## 課題一覧
1/ 提示文について、次の問いに答えてください。
(a) ナン子というキャラクターが誕生したのは何年ですか？
(b) 「ゆるキャラが欲しい」というアイデアが出た話し合いは、どこで行われていましたか？
(c) ナン子の頭部の着ぐるみを製作したのは誰ですか？
2/ データ記録の全行を、一字一句変えずに書き出してください。画像は回答に含めないでください。

[提示文]

ナン子の歴史はそこそこ長い。インド映画が日本でさほど盛り上がっていなかった2013年に、『きっと、うまくいく』(2009)、『タイガー 伝説のスパイ』(2012)、『闇の帝王DON ベルリン強奪作戦』(2011)、『命ある限り』(2012)という注目の4作品が「ボリウッド4」として日活の配給で公開された際に誕生したキャラクターなのだ。

なんと今回、東京コミコンの会場には「ボリウッド4」の当時のプロデューサー氏も参加。ナン子ちゃんの後ろでバーフバリのお面を手作業で組み立てており、そこでお話をうかがうことができた。いわく、ナン子ちゃんは「ボリウッド4」の公開にあたって「なんとかインド映画を盛り上げられないか」新橋の焼きとん屋で話し合っていたところ、「ゆるキャラが欲しい」というアイデアが出たことで生まれたという。

ところが、ゆるキャラを作り出すにはその後のプロセスがこれまた異様であった。日活社内で開かれたデザインコンペでなぜか採用されたナン子だったが、その選考に携わったのはロックバンド「筋肉少女帯」や「特撮」で知られる、ミュージシャン・作家の大槻ケンヂ氏。さらに頭部の着ぐるみを製作したのは、日本のホラー映画/バイオレンス映画で“残酷造形”なる職域を打ち出した「西村映造」の西村喜廣氏だったというのである。

[/提示文]
[データ記録]

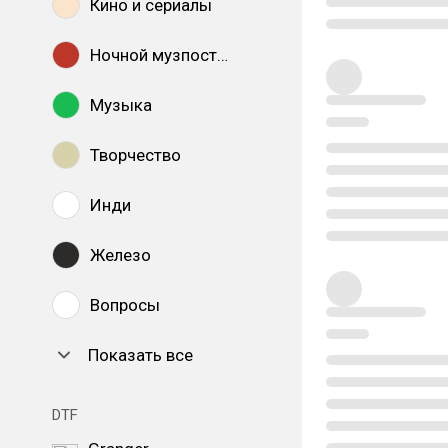
Кино и сериалы
Ночной музпостинг
Музыка
Творчество
Инди
Железо
Вопросы
Показать все
DTF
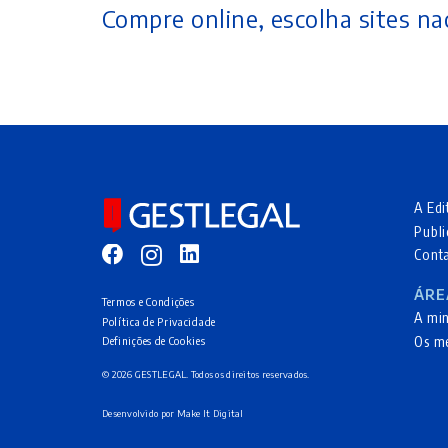
Compre online, escolha sites nac
A Edi
Publi
Cont
ÁRE
Termos e Condições
A mi
Política de Privacidade
Os m
Definições de Cookies
© 2026 GESTLEGAL. Todos os direitos reservados.
Desenvolvido por
Make It Digital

[/データ記録]

## 番号別解答
1/
(a) 2013年
(b) 新橋の焼きとん屋
(c) 「西村映造」の西村喜廣氏

2/
Кино и сериалы
Ночной музпостинг
Музыка
Творчество
Инди
Железо
Вопросы
Показать все
DTF
Compre online, escolha sites nac
A Edi
Publi
Cont
ÁRE
Termos e Condições
A mi
Política de Privacidade
Os m
Definições de Cookies
© 2026 GESTLEGAL. Todos os direitos reservados.
Desenvolvido por
Make It Digital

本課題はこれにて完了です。